Texas has the country's highest rate of people without health insurance in the nation. One reason for that is that Texas is one of a dozen states that refused to expand Medicaid under the Obama-era Affordable Care Act.
But lawmakers reached a breakthrough last year when the Texas Legislature extended Medicaid coverage for expecting mothers. While advocates, providers and patients called the accord a bipartisan victory, a disagreement with the Biden administration is blocking that expansion.
New mothers are among the small group of Texans who would benefit from the state’s narrow expansion of Medicaid. Last year, state lawmakers extended coverage from two months postpartum to to six months.
“There are lots of health challenges that come up in that first year after you have a baby," said Diana Forester, a director of health policy at Texans Care for Children. "There's infection, mental health challenges and trying to manage chronic conditions again, so health coverage is crucial for moms and babies."
But state health officials informed lawmakers earlier this month that the federal Centers for Medicare & Medicaid Services told them it would deny the expansion request. Republican Gov. Greg Abbott called it unconscionable, while Texas House Speaker Dade Phelan said it was hypocritical.
“It’s egregious to me that the Biden-Harris administration would use women as political pawns in their game when it comes to protecting life,” said Amy O’Donnell, a communications director at Texas Alliance for Life, an anti-abortion lobbying group. “There's simply no reason conceivable outside of politics that they turn this down in Texas.”
Lawmakers say they suspect the denial resulted from the language in the legislation that says coverage continues from “the date the woman delivers or experiences an involuntary miscarriage.” They say that could be interpreted as excluding those who had abortions from any expansion of Medicaid.
A bipartisan group of lawmakers sent a letter asking the Centers for Medicare & Medicaid Services to reconsider.
“Federal government, just like everything else they do when they provide you money, they have rules that go along with it. And they determined that that language was going to be exclusive of certain members of the population, and therefore it was not something they could approve,” Rep. Donna Howard, a Democrat who represents the state's 48th District, said.
Howard said her feelings on the potential rejection were “mixed” adding, “I want all women who have pregnancies no matter what the outcome is, to have access to health care services that they need. But I also know that in a red state like Texas to have gotten at least to six months was progress.”
The Centers for Medicare & Medicaid Services sidestepped a question of whether it objects to the wording of the Texas law saying it “encourages all states to extend Medicaid coverage for women after pregnancy.” It said the COVID relief bill passed last year “created a simple pathway to extend that essential coverage.”
Several Republican-led states have done just that without language that could be interpreted as excluding women who had abortions.
Advocates hope that next year Texas lawmakers follow suit.
“Texas chose kind of a hard way to do this applying for the Medicaid waiver. Over two-thirds of the nation — including Southern states like Florida, South Carolina, Georgia, Louisiana — they're doing this easy option, and Texas should too,” said Diana Forester, a director of health policy at Texans Care for Children.
The Centers for Medicare & Medicaid Services told Spectrum News it has not denied the waiver and is reviewing a number of pending applications, adding it “encourages all states to extend Medicaid coverage for women after pregnancy - that’s why the American Rescue Plan created a simple pathway to extend that essential coverage.”
The public health emergency declared by the federal government because of COVID has allowed Texas women eligible for Medicaid to keep receiving benefits postpartum beyond the state’s two-month cutoff. But that health emergency is expected to end early next year. And unless the state steps in, the two-month cutoff will return.

### EXERCISE INSTRUCTIONS
Quote the part of the article on Texas Medicaid coverage for new mothers starting at "New mothers are" and ending at "to six months.". The rows that follow are not needed for this.

### RECORD EXTRACTS
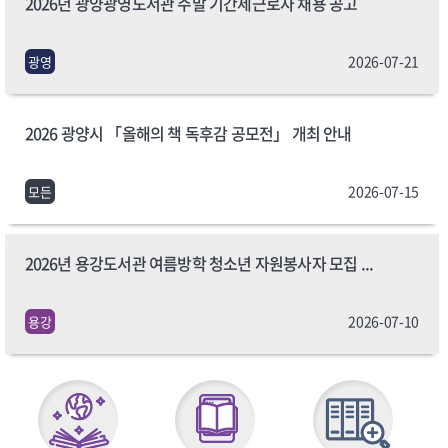
2026년 광양광영도서관 주말 기간제근로자 채용 공고
2026-07-21
광영
2026 광양시 「올해의 책 독후감 공모전」 개최 안내
2026-07-15
모든
2026년 용강도서관 여름방학 청소년 자원봉사자 모집 ...
2026-07-10
용강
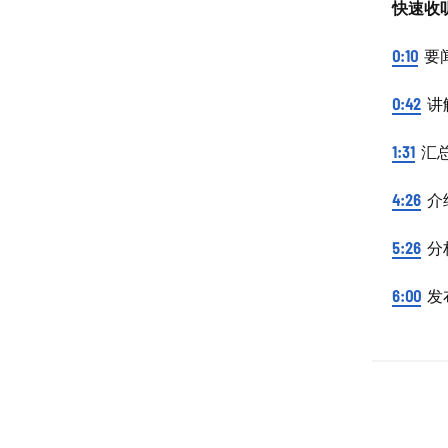
快速收
0:10
要
0:42
讲
1:31
汇
4:26
介
5:26
分
6:00
发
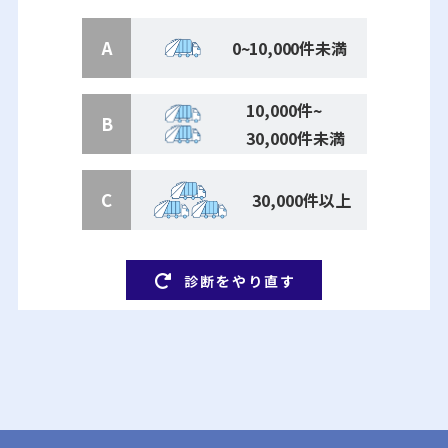
A
0~10,000件未満
10,000件~
B
30,000件未満
C
30,000件以上
診断をやり直す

### TASK SOLUTION
New mothers are among the small group of Texans who would benefit from the state’s narrow expansion of Medicaid. Last year, state lawmakers extended coverage from two months postpartum to to six months.